# Husband is having an Emtional Affair



## gutcheck1973 (Sep 18, 2014)

In June my world crashed, I found out my husband has been seeing another woman and spending all of his time with her, taking away from me and our three kids. I want to try to save our marriage and work things out, he doesn't know if he wants to stay married and keep trying. He says he is not trying to choose between me and the other woman but it feels that way. I have been nothing but nice but now I am wondering if we should get separated or just get divorced. I have lost him emotionally and I don't know how to get that back.


----------



## PBear (Nov 16, 2010)

Go read in the infidelity forum. Your first task is to break up the affair, if you want to fix your marriage. 

C
_Posted via Mobile Device_


----------



## firebelly1 (Jul 9, 2013)

Marriage counselling if he's still interested in saving the marriage. And you need to make him choose.
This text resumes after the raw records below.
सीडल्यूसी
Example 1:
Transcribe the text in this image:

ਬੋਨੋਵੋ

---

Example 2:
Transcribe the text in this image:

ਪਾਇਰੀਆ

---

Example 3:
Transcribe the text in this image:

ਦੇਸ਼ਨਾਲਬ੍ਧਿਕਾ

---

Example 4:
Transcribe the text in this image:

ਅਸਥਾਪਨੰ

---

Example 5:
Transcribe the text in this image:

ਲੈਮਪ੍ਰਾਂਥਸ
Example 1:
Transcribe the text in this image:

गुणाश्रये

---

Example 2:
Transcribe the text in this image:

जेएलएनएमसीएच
If he's interested in saving the marriage, he has to cut off contact with her. If he's not, it may be too late. Sorry.


----------



## Idyit (Mar 5, 2013)

It is not an emotional affair. If he is spending time with her alone they are not just emotionally connecting. Most likely they have been physically intimate. He has chosen to break his vows with you, betraying your children as well.
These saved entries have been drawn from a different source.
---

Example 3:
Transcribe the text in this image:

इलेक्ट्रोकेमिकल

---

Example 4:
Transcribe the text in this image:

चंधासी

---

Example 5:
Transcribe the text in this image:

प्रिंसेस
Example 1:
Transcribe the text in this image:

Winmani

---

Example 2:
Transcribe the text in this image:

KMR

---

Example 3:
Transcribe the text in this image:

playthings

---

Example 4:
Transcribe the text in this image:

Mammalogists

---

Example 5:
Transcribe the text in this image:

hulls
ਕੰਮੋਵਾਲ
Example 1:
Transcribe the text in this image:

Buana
Your response has been to be nice. He did not respect you when initiating and continuing his affair. Now his respect has further dropped because you are not respecting yourself. You are at best plan B to him. Are you mad yet? You should be!

This will not just go away, do not sweep anything under the rug. First, look up the 180 and implement immediately. Next or simultaneously, expose the affair to the spouse of PSOW (piece of $hYt other woman) and any of your family/friends that you feel should know. This exposure will: make them re-think their behavior, not allow a re-writing of history, potentially halt the affair and put you in control. 

Another important early action is to go see a lawyer to know what your rights are and what you're up against. Then file for divorce. Now you are firmly in control of the situation and have taken back dignity for yourself. You have decided how this will proceed, disallowing his wavering between you and the other woman.

Right now though, I would ask a moderator to move this thread to the coping with infidelity section. There are a lot of folks there that have been through what you are experiencing. They have a wealth of knowledge and experience that will help you.

~ Passio


----------



## 3Xnocharm (Jun 22, 2012)

gutcheck1973 said:


> In June my world crashed, I found out my husband has been seeing another woman and spending all of his time with her, taking away from me and our three kids. I want to try to save our marriage and work things out, he doesn't know if he wants to stay married and keep trying. He says he is not trying to choose between me and the other woman but it feels that way. I have been nothing but nice but now I am wondering if we should get separated or just get divorced. I have lost him emotionally and I don't know how to get that back.


Wait...HE doesnt know what he wants?? Then YOU decide for him and kick his cheating ass to the curb. Stop being his doormat!


----------